#### Problem to solve
Change "pixels" to "px" wherever it appears in the lines below, and keep everything else the same. Leave out the pictures.

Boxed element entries
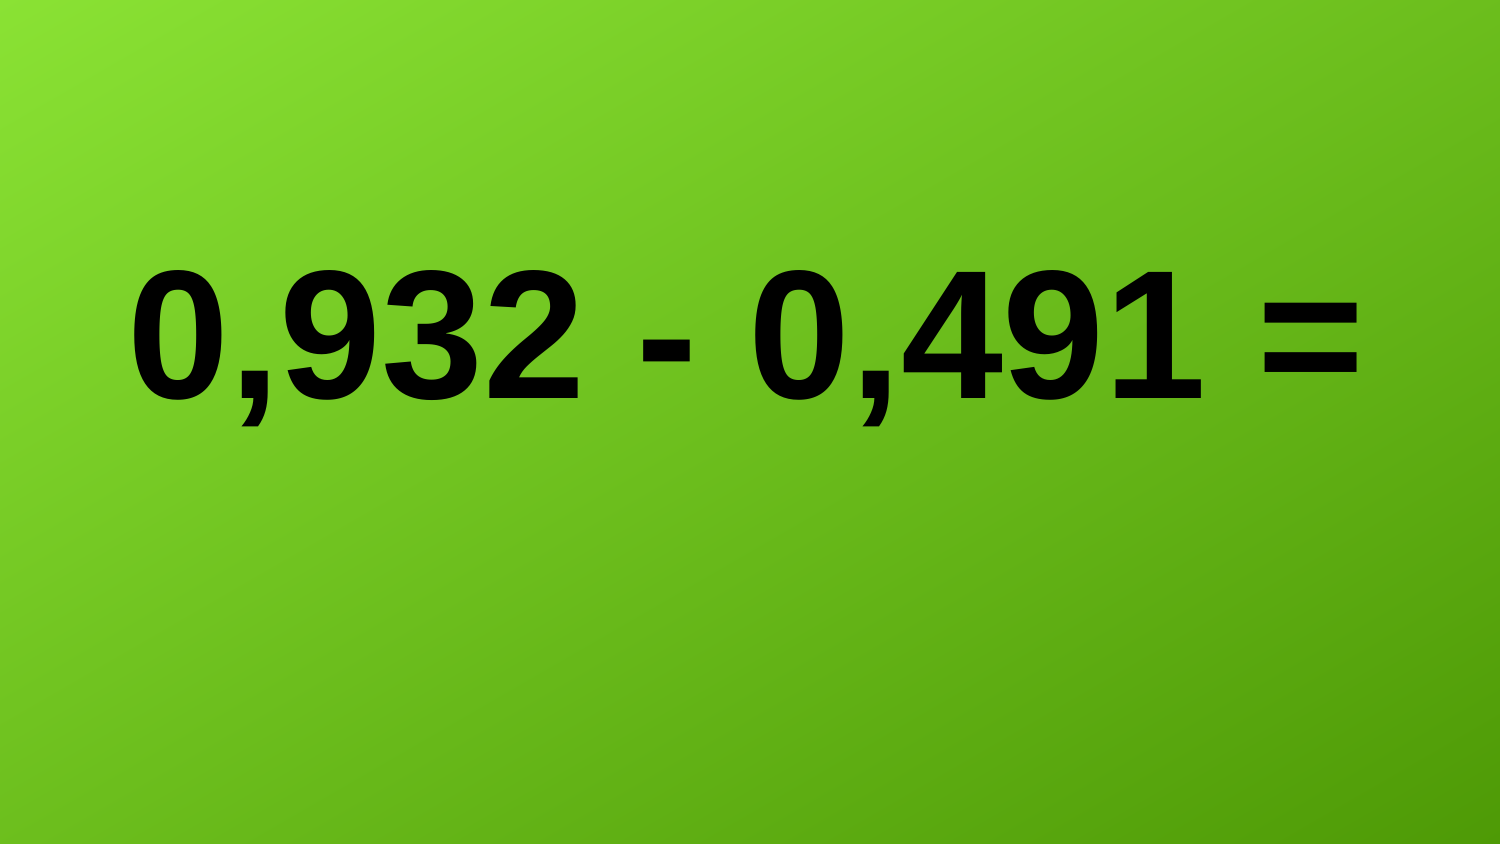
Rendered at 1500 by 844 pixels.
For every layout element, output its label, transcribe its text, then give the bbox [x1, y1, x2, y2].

text_box 0,932 - 0,491 = [112, 259, 1388, 450]
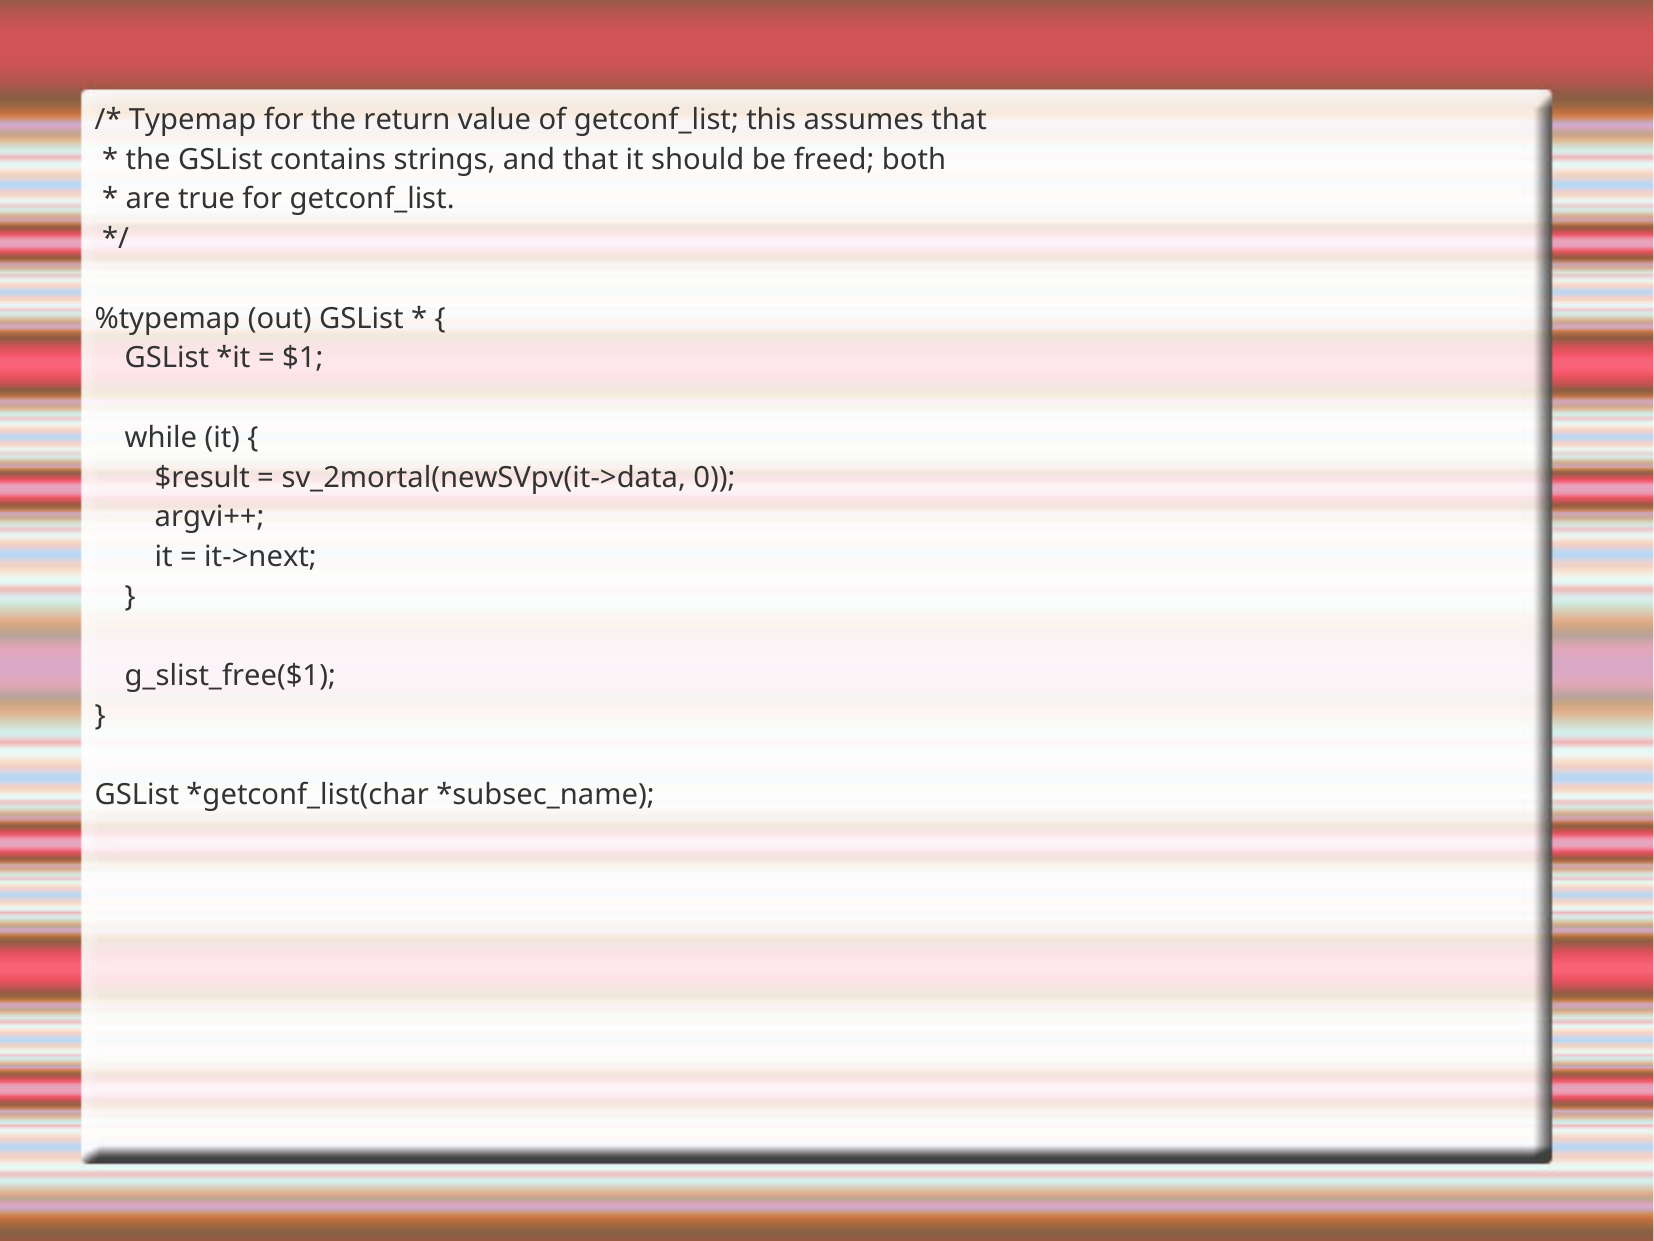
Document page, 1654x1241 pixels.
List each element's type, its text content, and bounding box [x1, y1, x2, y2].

picture [0, 0, 1654, 1241]
list /* Typemap for the return value of getconf_list; this assumes that * the GSList contains strings, and that it should be freed; both * are true for getconf_list. */ %typemap (out) GSList * { GSList *it = $1; while (it) { $result = sv_2mortal(newSVpv(it->data, 0)); argvi++; it = it->next; } g_slist_free($1); } GSList *getconf_list(char *subsec_name); [82, 98, 1518, 1163]
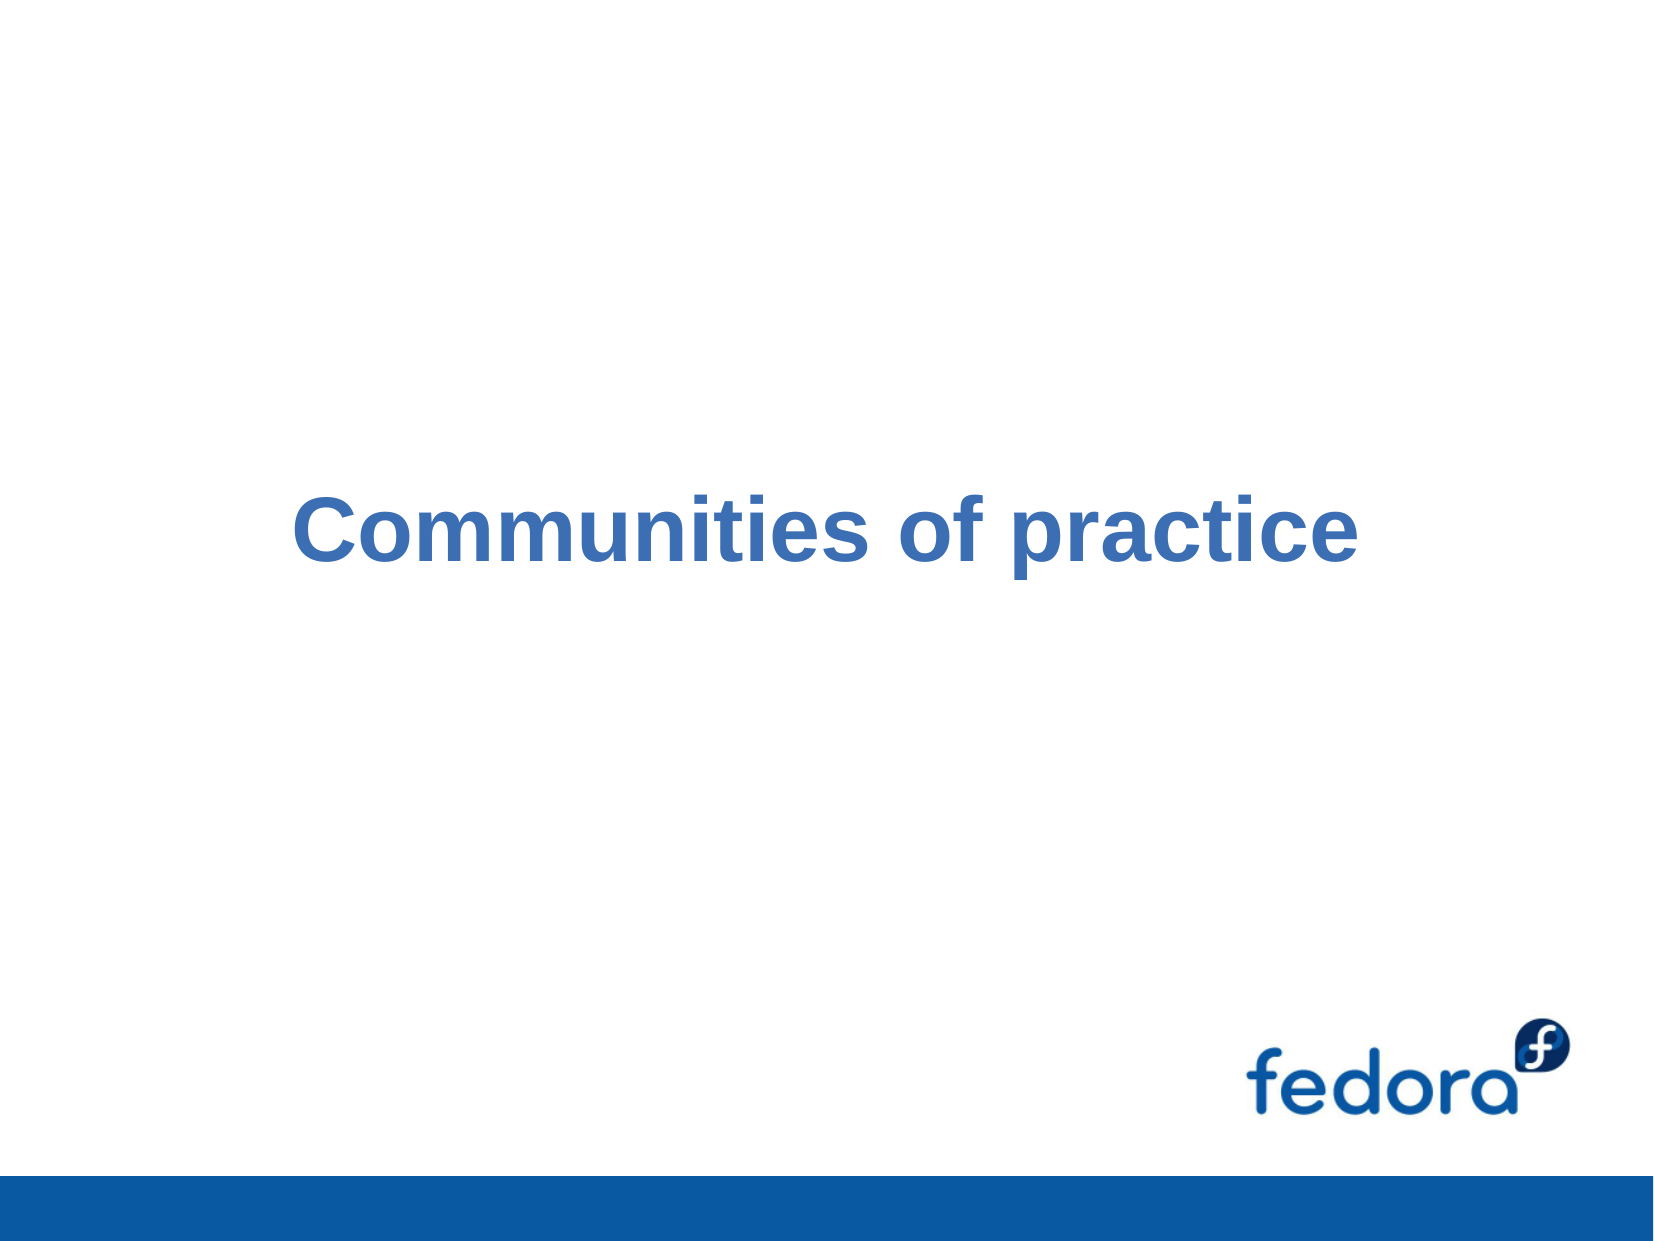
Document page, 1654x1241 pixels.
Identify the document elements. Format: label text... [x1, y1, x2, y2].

picture [1237, 1010, 1576, 1125]
subtitle Communities of practice [82, 56, 1571, 1102]
picture [0, 1176, 1654, 1241]
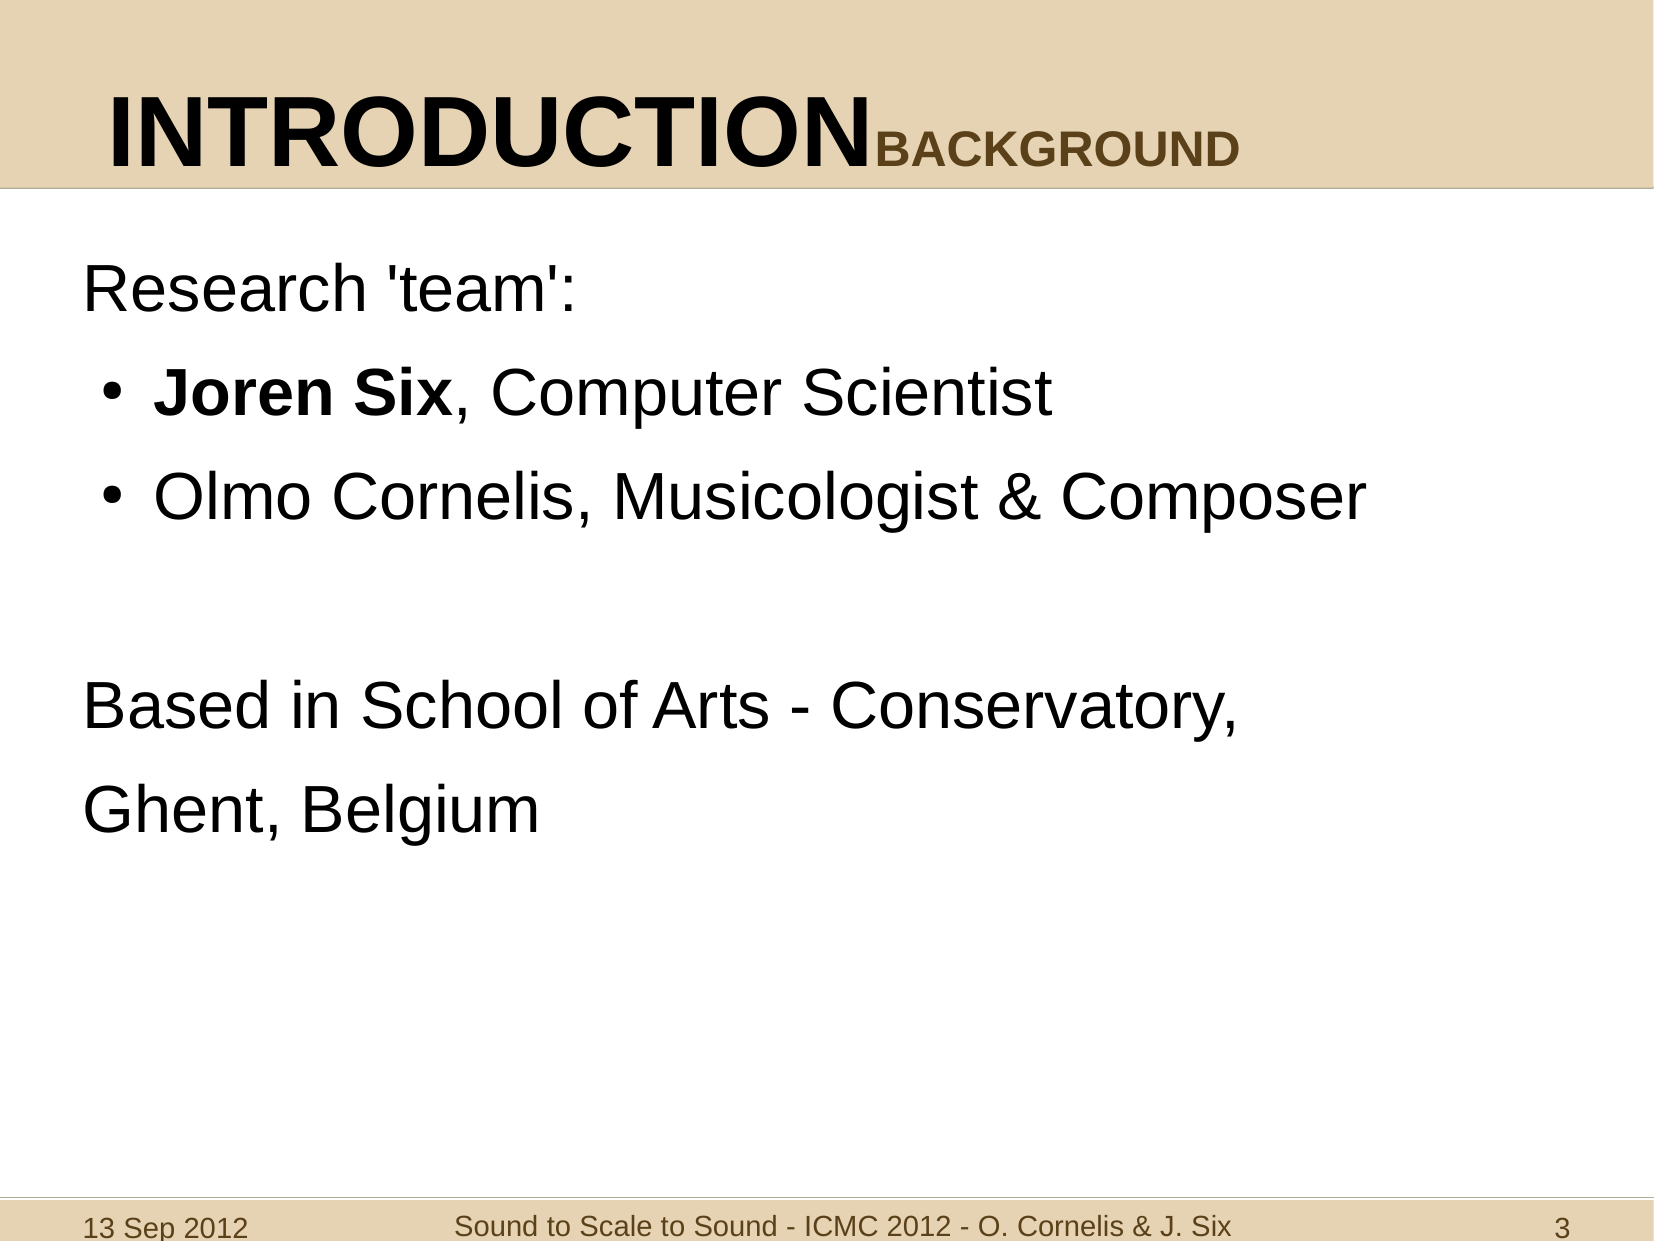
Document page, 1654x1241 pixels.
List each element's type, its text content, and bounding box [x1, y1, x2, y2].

title INTRODUCTIONBACKGROUND [0, 0, 1654, 188]
list [82, 736, 1571, 1196]
list Research 'team': Joren Six, Computer Scientist Olmo Cornelis, Musicologist & Composer Based in School of Arts - Conservatory, Ghent, Belgium [82, 250, 1571, 736]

#### Final result
Rendered at 1500 by 844 px.
For every layout element, output its label, transcribe its text, then give the bbox [x1, y1, x2, y2].

text_box 0,932 - 0,491 = [112, 259, 1388, 450]
Document page, 1654x1241 px.
List each element's type, its text content, and bounding box [x1, y1, x2, y2].

picture [0, 0, 1654, 1241]
list /* Typemap for the return value of getconf_list; this assumes that * the GSList contains strings, and that it should be freed; both * are true for getconf_list. */ %typemap (out) GSList * { GSList *it = $1; while (it) { $result = sv_2mortal(newSVpv(it->data, 0)); argvi++; it = it->next; } g_slist_free($1); } GSList *getconf_list(char *subsec_name); [82, 98, 1518, 1163]
Document page, 1654x1241 px.
Identify the document elements. Format: label text... [x1, y1, x2, y2].

picture [1237, 1010, 1576, 1125]
subtitle Communities of practice [82, 56, 1571, 1102]
picture [0, 1176, 1654, 1241]
Document page, 1654x1241 px.
List each element's type, its text content, and bounding box [x1, y1, x2, y2].

title INTRODUCTIONBACKGROUND [0, 0, 1654, 188]
list [82, 736, 1571, 1196]
list Research 'team': Joren Six, Computer Scientist Olmo Cornelis, Musicologist & Composer Based in School of Arts - Conservatory, Ghent, Belgium [82, 250, 1571, 736]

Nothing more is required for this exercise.